Sporun ve insan vücudunun akışını ve dinamizmini yansıtan tasarım; kent ile doğanın, geçmiş ile geleceğin, mimari ile peyzajın, bilimin, kültürün ve sporun sentezini yaratmayı hedefliyor.

__

A Bow to Nature

From the early stages of modern civilization, Olympics’ famous motto ‘faster, higher, stronger’ reflects the unquenchable appetite of humankind to conquer nature through constructions of different sorts leading to rapid urban developments. However there is a need for a more harmonious relationship between humanbeings and nature. The sports citadel aiming to become Europe’s first and greenest citadel in Europe, will act as a ‘bow to nature’. It will become a habitat for people, flora and fauna in equal measure.

From a swampland into a new sports citadel that will host athletes, different sportspeople and residents from all ages, this complex aims to bring and host ‘movement and continuity’ in unity with nature.

Inspired by the surrounding Alps, the buildings create their own topography and blend into the natural local scene. As people move through the citadel, they drift, climb and traverse the terrain, as well as the architecture.

The roof of each building is designed to be accessible to vibrant public spaces such as open air courts, playgrounds, concert areas, etc. usable for a multitude of activities. They invite people to climb them, to stroll or run through them while establishing a closer physical and emotional tie with architecture and nature. The roofs of the buildings are designed to harvest the maximum amount of solar energy through PV cells, while hosting different plants and grass to encourage biodiversity and secure good rainwater management.

The complex of buildings comprising the citadel include an arena, sports museum, residences, hotel, classsrooms all of which create the architectural landscape designed to enable the continuity of movement in social life and foster public awareness and engagement in sports.

The visitors entering the citadel, are first met by the museum.

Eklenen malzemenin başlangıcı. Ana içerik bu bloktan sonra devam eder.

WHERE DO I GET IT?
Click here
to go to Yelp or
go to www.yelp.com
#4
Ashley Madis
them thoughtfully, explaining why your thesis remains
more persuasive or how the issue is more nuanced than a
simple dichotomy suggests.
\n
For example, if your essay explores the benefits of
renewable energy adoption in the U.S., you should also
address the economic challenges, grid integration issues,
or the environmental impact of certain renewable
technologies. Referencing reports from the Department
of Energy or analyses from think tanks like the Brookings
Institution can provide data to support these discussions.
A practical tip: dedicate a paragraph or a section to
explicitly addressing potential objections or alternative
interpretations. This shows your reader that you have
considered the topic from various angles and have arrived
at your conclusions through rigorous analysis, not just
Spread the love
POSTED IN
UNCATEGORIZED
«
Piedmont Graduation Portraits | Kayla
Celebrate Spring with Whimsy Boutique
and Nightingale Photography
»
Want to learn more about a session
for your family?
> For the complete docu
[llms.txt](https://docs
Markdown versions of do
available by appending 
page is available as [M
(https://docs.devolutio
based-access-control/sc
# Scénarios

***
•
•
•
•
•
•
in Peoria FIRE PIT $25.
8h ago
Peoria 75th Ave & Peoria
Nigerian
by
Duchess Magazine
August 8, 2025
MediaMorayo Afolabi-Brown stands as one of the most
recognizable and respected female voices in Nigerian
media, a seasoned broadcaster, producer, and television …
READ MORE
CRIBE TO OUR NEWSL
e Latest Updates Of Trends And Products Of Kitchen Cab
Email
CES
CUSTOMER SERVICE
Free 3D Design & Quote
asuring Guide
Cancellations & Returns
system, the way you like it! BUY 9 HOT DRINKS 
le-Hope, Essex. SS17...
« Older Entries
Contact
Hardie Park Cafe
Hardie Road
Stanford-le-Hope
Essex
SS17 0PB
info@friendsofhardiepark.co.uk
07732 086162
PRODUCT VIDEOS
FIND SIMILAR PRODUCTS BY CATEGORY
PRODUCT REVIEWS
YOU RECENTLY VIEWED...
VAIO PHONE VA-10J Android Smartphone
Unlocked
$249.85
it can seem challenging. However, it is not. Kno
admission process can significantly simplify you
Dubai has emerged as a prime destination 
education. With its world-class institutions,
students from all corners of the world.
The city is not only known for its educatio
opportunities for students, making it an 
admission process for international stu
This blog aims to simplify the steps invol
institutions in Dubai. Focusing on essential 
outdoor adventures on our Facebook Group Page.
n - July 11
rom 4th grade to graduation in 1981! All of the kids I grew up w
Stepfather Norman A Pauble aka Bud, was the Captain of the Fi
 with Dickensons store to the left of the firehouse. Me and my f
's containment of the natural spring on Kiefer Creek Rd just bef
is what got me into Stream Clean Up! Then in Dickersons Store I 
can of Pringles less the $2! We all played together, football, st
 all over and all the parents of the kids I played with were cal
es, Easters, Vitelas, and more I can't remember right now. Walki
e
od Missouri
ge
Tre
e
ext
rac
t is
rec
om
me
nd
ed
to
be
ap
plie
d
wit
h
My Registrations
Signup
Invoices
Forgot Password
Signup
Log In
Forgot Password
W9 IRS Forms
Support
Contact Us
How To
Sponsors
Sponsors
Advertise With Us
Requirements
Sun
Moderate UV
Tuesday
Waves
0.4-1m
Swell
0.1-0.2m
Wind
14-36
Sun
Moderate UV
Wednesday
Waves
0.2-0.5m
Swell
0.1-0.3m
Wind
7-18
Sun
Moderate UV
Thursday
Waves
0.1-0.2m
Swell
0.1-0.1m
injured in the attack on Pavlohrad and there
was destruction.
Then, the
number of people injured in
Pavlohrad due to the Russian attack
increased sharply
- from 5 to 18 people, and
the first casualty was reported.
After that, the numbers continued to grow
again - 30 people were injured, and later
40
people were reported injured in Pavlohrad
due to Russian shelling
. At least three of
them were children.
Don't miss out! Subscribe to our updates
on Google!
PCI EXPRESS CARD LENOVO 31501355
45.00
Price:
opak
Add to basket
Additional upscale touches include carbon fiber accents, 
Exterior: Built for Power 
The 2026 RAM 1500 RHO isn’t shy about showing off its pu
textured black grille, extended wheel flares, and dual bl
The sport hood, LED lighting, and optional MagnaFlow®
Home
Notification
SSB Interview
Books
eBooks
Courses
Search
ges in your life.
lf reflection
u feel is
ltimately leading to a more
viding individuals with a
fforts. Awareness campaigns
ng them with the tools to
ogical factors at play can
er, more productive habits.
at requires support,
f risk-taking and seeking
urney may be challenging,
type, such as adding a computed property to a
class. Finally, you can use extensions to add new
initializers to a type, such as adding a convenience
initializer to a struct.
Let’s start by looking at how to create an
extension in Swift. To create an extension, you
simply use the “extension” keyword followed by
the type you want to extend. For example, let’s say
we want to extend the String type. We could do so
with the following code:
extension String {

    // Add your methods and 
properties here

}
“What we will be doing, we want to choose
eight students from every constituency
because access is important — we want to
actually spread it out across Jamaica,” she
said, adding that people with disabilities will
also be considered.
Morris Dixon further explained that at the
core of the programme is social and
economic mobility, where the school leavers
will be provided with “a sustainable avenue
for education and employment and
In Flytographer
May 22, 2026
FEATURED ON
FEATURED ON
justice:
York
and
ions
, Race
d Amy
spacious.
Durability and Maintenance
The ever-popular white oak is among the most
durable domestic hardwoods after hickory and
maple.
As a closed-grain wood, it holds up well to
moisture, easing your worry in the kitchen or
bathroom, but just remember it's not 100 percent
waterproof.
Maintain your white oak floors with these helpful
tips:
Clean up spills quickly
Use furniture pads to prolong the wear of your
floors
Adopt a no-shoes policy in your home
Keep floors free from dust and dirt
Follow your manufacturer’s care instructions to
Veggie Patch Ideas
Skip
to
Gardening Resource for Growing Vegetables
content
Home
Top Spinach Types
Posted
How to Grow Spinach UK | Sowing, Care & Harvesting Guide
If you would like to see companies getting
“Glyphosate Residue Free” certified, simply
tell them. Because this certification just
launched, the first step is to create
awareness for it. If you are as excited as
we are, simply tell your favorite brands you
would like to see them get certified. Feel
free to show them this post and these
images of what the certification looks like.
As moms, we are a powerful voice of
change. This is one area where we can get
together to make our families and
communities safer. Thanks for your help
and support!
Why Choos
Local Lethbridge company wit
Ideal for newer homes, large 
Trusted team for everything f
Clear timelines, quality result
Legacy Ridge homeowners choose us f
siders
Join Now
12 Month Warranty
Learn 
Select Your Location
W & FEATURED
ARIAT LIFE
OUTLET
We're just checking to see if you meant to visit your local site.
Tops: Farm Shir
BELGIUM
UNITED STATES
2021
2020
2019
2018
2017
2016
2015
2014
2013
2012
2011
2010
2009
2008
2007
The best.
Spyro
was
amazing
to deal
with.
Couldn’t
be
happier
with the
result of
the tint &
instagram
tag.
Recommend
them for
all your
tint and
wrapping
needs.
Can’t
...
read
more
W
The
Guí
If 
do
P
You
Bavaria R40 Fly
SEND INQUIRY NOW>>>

Through their route to the indoor arena and hotel, they are accompanied by different indoor sports areas as well as outdoor spaces for diverse activities, shops and classrooms. The indoor arena, the ‘red bubble’, is a symbolic landmark of the citadel. This is the place where important matches, competitions, etc. will take place. Skylights positioned on its roof, allow natural light to enter into the interior creating a visual connection to continuity. The hotel is positioned next to the indoor arena. Embracing the same kind of architectural gesture and bowing to nature, the hotel respectfully offers its roof as an open sports and recreational area.

The residential zone designed in the same concept, is well-connected with the other constructs of the citadel through a path that passes from inside Mappano and the program is thus rendered continous as is nature.

Reflecting the dynamism of sports and the dynamics of the human body, the design of the citadel aims to create a synthesis of city and nature, of history and future, of building and landscape, of sports, leisure, culture and knowledge.